The 2015/2016 winter was a difficult one for beekeepers in America with the national average loss of 44%. While Spikenard experienced a much milder loss than the professionals, we too learned a great deal that can help to prepare us for a future that is riddled with the challenges of a changing climate.
The temperatures stayed very mild through the end of 2015 as we rang in Christmas, singing to the bees under the Full Moon in our T-shirts. After New Year’s, the temperatures swung between 60oF and -5oF twice over a four week period from early January to early February, which gave us much worry, because we suspected that most queens were still laying. If the queen continues to lay eggs, it means that the workers must work tirelessly to keep the hive stable at ~90oF in order for the healthy development of eggs, larvae, and pupae. When the drastic changes in temperatures brought lows down to -5oF, the worker bees served selflessly and rather than leaving the young ones in order to go get honey, they starved with their kin in a cluster as tight as could be. On a warm sunny day in late February, we found 4 hives that weren’t flying. It was a sad day for all of us, to say the least.
And so we came into April with 22 hives, ready to celebrate their health, vibrancy, and overflowing reproductive power. It was a wonderful swarm season, with our Sun Hive and one of our beautiful top bar hives swarming 4 times each! We had 24 swarms in all, the majority of them in May, and we sold many swarms and nucs to our students who have been patiently waiting to have their orders filled. The first swarm of the year was on April 20th, and the last of the season came on August 22nd.
The land in spring was overflowing with an abundance of orchard blossoms, dandelion, white-dutch clover, crimson clover, and California poppies. The bees had their fill, and more! With so many new swarms needing to build comb, we gave quite a bit of the honey from the spring harvest back to the bees, which they very much appreciated. We also had plenty of honey for sale in spring which was appreciated by many humans as well, and consumed very quickly! By July, our honey stores tip-toed away from the shelves in the visitor center in order to fatten up the bees before winter. We, and the bees, surely do appreciate your patience and understanding!

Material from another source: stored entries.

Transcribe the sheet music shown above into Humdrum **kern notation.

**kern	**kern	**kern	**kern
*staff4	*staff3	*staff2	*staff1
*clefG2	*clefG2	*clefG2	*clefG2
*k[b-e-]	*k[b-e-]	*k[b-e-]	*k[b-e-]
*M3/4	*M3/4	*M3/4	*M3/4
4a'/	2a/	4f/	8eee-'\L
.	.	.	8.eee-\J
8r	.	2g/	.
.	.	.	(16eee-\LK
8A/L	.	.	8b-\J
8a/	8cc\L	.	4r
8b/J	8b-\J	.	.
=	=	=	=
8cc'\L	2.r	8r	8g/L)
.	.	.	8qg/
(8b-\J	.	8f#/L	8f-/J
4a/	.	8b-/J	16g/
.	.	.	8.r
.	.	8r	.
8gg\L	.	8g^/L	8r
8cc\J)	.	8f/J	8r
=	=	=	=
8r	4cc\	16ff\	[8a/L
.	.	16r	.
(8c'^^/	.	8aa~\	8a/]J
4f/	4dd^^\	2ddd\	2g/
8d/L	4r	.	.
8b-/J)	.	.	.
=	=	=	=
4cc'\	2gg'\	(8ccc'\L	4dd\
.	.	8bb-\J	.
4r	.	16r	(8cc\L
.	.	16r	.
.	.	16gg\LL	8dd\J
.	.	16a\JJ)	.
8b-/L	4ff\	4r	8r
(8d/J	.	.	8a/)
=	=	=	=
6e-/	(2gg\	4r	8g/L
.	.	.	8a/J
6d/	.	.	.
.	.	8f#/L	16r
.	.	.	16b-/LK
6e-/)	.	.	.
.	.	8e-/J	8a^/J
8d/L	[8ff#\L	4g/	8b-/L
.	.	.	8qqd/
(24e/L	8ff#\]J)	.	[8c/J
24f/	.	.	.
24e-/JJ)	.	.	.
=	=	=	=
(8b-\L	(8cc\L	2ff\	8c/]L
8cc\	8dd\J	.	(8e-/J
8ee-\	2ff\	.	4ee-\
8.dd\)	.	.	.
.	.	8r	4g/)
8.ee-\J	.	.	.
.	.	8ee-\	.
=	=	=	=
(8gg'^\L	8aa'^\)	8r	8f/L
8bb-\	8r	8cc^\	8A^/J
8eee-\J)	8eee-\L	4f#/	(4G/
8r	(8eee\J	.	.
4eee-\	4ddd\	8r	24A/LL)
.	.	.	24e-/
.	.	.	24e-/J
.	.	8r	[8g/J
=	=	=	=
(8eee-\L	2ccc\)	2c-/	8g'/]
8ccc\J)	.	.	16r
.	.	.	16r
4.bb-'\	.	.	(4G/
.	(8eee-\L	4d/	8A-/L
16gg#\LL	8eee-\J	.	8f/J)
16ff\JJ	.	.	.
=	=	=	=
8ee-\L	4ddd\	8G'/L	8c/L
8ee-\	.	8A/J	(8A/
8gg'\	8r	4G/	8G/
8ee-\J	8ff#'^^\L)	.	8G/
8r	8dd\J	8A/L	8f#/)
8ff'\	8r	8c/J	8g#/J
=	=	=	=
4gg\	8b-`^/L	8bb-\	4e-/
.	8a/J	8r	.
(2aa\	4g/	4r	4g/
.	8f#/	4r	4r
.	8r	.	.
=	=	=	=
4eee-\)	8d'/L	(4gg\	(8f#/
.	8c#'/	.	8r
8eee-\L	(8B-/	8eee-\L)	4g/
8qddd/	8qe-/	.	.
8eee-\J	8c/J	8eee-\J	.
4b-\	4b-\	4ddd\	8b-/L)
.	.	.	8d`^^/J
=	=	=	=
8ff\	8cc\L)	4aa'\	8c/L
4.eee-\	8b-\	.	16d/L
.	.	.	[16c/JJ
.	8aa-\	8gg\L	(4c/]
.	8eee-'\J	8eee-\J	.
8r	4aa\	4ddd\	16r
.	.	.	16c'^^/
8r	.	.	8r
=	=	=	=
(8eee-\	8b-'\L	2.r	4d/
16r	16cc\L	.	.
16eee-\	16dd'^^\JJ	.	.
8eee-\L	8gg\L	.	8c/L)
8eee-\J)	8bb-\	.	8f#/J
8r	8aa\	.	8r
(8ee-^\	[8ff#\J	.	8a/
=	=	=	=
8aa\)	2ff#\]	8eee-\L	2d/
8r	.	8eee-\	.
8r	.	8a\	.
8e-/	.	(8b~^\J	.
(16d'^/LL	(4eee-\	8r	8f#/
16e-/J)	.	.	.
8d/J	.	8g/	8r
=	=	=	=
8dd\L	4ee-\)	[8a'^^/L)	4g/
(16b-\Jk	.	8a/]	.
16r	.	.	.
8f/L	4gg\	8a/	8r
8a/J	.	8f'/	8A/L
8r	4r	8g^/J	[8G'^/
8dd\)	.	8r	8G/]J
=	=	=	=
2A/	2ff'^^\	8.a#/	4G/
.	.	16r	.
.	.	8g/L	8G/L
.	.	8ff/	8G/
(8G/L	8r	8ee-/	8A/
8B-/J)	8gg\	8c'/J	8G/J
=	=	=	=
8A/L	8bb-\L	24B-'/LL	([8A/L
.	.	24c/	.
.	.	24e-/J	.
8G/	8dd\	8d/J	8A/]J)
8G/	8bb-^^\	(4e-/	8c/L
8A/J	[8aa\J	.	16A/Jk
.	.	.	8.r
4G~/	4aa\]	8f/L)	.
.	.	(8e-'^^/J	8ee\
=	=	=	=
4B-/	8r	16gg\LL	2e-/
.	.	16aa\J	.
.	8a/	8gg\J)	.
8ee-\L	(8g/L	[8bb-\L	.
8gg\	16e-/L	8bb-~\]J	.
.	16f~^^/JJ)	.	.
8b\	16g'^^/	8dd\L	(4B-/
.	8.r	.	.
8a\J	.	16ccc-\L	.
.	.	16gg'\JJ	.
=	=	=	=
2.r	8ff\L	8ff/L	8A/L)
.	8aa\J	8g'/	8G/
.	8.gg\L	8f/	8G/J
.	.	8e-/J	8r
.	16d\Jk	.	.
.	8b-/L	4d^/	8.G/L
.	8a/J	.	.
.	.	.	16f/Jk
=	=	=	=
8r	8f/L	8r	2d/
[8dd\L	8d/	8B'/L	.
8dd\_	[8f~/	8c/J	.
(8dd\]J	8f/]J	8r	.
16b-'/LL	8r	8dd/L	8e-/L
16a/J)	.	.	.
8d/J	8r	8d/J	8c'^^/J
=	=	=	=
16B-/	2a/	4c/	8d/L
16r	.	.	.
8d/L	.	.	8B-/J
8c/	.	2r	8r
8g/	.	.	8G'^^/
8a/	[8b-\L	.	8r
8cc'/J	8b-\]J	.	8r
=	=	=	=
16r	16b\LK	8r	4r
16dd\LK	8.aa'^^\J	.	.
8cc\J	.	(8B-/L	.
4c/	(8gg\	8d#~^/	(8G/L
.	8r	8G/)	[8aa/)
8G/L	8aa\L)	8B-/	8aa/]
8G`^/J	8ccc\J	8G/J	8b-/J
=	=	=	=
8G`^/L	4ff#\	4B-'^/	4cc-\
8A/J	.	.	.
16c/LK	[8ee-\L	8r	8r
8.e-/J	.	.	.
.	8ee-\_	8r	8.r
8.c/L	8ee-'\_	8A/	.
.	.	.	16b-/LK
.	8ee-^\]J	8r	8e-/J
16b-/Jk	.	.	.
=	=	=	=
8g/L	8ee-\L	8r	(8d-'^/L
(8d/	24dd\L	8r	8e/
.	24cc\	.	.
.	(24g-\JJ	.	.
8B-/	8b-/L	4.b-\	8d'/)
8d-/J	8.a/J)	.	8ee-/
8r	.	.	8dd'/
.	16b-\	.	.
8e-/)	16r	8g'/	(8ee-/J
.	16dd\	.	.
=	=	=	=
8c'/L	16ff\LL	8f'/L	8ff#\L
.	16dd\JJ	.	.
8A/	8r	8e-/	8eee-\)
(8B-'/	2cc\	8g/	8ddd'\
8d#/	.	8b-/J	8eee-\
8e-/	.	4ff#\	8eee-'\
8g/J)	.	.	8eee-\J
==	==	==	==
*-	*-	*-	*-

Our research on the varroa mite and its impact on our colonies continues to be a source of new inspiration and learning. This will be our third year of consistently ashing and spreading the ash from the varroa mites in order to help curb the often overwhelming reproductive power of the mites. We have seen mite numbers reduced by more than half this year from last year, and will continue to watch this trend of correlation between the consequential and consistent spreading of mite ashes and their abundance in the hives. What is difficult, of course, is that drones from colonies across our landscape can also bring mites into our hives, and we cannot really control this potential re-infestation. Even so, our research has thus far shown than strong and vibrant colonies do not succumb to the presence of the mites and are able to remain healthy and strong. The mites may even help a colony strengthen its forces to some degree! More to come as we continue our work with the ashing preparations and our monitoring of the varroa mite!
We decided to wrap/insulate all of our 27 hives early this year to help the bees keep a more steady temperature through the continued instability of our changing climate. With a couple exceptions (the ‘pet’ hives that we give special consideration to), all of the hives look strong and healthy going into this winter with plenty of honey. With so many new swarms from spring about to brave their first winter, we do, of course, worry about them. We appreciate your loving thoughts towards the Sanctuary and our bees.
We wish you, students, friends, and fellow beekeepers, a strong and healthy winter—both for you and your bees!